Anniversary of tragic Maraval fire; Hero guard recounts horror


In this July 2021 file photo, firemen work to extinguish a fire at a family’s home at No 1 Rookery Nook, Maraval. The blaze claimed the lives of three children aged 17, six and three. Photo by Sureash Cholai

On July 27, 2021 the nation was plunged into mourning after live videos surfaced online showing the agony after three children perished in a house fire in Maraval after they were trapped inside by fortified doors and burglar-proofing.

On July 26, Ezekiel, 17, Faith, six, and Kayden Burke, three, after they were smothered by thick billowing smoke in their Rookery Nook, Maraval home. Their sisters Zaria, 13, and Jeniceia Burke, 15, were rescued in the nick of time. An investigation into the fire was completed in September. Chief fire officer Arnold Bristo told Newsday on Friday a electrical circuit overload started the fire.

First responder Evans Hinds, a security officer at the nearby RBC Maraval branch who leaped into action after being alerted by screams for help.

Ezekiel Burke

In an interview with Sunday Newsday, he recalled the events leading up to the attempted rescue and how the events of that day haunts him to this day.

That morning started as a regular day for Hinds.

He arrived to work around 7.20 am to cover another double-shift at the RBC carpark, a stone’s throw away from the house.

In the middle of his morning devotion, he said his usual prayer asking God for strength, wisdom, knowledge, guidance and the ability to deal with any obstacles that would come his way.

“I got no bad vibes or feelings that something was going to take place,” he said as he gazed at the remains of the now demolished building. Soon after he started working he heard a loud scream coming from the house.

“When I look down in the direction of the house I saw Ezekiel in the gallery screaming for help and there was a lot of fire and smoke.

“I ran to him and into the blazing flame. I moved as fast as I could.”

Their parents, Troy Burke and Jenille Rodriguez, were not at home when the fire started.

Faith Burke

Hinds was able to extinguish a power line that ran from a light pole to the bank before the fire could spread to that building.

“I ran back over to assist Ezekiel who was partially burnt in the gallery. Unfortunately, the pressure of the water was low around here at that time but I did my best. I ran over to the bank, unhooked up the hose and started to wet him.”

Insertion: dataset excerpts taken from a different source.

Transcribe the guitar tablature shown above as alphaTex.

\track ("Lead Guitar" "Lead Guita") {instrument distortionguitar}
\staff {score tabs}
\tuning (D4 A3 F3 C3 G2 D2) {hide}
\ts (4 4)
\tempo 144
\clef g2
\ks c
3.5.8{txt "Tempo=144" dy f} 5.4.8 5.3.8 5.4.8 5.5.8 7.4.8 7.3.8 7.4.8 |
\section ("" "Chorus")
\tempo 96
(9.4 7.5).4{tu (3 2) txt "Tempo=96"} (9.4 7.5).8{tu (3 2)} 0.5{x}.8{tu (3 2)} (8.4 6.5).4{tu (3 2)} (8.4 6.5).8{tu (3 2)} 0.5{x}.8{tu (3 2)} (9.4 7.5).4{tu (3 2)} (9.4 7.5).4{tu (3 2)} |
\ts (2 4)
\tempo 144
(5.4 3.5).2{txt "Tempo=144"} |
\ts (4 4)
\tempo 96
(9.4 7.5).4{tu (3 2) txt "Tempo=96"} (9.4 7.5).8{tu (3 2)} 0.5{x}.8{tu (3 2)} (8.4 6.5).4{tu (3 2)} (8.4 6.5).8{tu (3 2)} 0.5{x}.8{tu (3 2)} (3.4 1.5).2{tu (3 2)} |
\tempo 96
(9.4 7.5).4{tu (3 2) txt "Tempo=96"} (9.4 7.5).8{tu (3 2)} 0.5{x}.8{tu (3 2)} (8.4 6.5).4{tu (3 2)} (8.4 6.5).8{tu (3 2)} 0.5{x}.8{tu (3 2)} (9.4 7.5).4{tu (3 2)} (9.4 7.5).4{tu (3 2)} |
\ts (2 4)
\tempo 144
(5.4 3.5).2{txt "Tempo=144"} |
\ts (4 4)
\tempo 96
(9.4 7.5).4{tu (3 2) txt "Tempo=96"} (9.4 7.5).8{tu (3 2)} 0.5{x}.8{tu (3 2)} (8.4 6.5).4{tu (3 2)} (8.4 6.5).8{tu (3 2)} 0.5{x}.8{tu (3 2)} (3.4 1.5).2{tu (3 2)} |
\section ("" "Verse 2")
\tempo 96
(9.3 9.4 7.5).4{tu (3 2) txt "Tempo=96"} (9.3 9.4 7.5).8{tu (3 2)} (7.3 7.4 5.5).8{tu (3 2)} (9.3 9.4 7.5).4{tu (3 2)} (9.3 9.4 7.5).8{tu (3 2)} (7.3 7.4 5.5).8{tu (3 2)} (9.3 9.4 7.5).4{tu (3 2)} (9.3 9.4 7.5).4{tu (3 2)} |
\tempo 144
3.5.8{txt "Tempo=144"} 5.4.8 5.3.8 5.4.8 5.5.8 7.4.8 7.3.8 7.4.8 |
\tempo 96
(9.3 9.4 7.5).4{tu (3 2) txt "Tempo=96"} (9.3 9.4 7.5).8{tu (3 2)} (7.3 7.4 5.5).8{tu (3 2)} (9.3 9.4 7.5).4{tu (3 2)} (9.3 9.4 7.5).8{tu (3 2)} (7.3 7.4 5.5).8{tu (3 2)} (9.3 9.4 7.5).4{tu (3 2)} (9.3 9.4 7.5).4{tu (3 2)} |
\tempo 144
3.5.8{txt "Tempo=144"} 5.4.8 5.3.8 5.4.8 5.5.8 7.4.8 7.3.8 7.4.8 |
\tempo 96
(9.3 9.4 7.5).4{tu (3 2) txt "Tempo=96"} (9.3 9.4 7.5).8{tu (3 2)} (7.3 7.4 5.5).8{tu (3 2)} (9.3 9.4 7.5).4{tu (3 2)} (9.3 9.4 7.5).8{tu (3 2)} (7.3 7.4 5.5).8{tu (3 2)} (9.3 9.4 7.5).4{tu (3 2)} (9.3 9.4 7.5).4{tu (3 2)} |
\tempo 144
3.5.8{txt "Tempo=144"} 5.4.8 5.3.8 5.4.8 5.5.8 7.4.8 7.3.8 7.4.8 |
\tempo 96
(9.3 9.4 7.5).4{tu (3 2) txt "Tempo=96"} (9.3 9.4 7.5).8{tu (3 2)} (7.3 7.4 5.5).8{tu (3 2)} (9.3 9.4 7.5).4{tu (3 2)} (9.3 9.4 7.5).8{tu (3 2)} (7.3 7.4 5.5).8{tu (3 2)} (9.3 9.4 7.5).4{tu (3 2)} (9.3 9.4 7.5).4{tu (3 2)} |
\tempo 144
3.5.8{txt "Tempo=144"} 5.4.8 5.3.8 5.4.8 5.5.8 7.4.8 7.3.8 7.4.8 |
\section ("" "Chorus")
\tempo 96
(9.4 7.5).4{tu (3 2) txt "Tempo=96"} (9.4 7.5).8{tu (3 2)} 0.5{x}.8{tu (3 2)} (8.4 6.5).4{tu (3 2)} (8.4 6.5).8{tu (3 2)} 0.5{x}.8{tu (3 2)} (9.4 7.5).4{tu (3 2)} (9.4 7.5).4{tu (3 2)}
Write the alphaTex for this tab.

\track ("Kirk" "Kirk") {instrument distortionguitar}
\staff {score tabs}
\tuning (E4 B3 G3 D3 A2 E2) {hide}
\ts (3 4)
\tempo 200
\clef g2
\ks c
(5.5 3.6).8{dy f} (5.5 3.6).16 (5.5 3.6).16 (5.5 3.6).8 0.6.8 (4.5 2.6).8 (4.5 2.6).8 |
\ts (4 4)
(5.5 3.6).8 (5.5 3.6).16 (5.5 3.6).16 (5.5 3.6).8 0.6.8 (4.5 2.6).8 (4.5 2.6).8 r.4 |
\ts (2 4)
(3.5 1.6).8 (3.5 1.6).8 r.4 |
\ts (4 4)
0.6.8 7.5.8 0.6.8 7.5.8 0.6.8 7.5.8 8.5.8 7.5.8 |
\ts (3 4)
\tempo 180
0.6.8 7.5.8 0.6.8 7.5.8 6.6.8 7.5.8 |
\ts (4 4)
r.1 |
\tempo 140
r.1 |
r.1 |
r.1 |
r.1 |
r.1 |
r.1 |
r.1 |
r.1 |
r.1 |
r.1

Hinds said he has never seen fear in the eyes of a person the way the teen looked at him as he begged him for help. “He kept saying security I don’t want to die. I was looking in his eyes right through. I told him to stay in the corner I will keep wetting him and I will try my best. I tried to hold him to pull him through. “

But his efforts were not enough to go against the fiercely burning fire. “His head caught on fire, his clothes and then his skin. He burnt to death right in front of me. I knew that was it.”

He said a doubles vendor and bypassers joined in to help and minutes later fire officials arrived.

“We heard the two younger children screaming inside but then they went silent. We knew that was it. The smoke was so thick, that we couldn’t see anything. In all the commotion we couldn’t stop to grieve because it seems we kept losing them one after the other even though we trying hard.”

His attention piqued right after when they hear more screaming coming from the back of the house. They were able to break down the back door and save the two remaining siblings.

Looking back now, if he had the chance he would have tied a rope on the burglar-proofed gate to the back of a vehicle and pull the gate out. He believes the children would have survived that way. “We tried to pry open the gate with a piece of iron, it was working but because the fire was so hot, we couldn’t continue. But the force of the car would have pulled it right out.”

Hinds was treated at the hospital for burns on his upper body, hands and face. Today, a scar stretching from him his left side rib down to his thigh and horizontal scars on his palms reminds him of the good friends he lost. “I lost family because I would always throw an eye on them when they are home and their parents head out to work. I lost loved ones in a blink of an eye. I had a unique relationship with them. As the time comes closer to the anniversary it’s hard for me…I will never forget them.”

Kayden Burke

Four months after the house had been demolished, Hinds still imagines little Kayden climbing the burglar-proofing calling out to him, Ezekiel on the computer doing homework and the others playing together on the inside.

“I have seen death many times in my life. I’ve been stabbed eight times by a woman I was trying to help then I was shot after multiple times by unknown gunmen another time.”

Through his slightly slurred speech caused by a stab wound scar on the left cheek, Hinds said, “I can’t even smile because of the knife wound damage to my face. Life was not kind to me and I accept that but I thank God still.”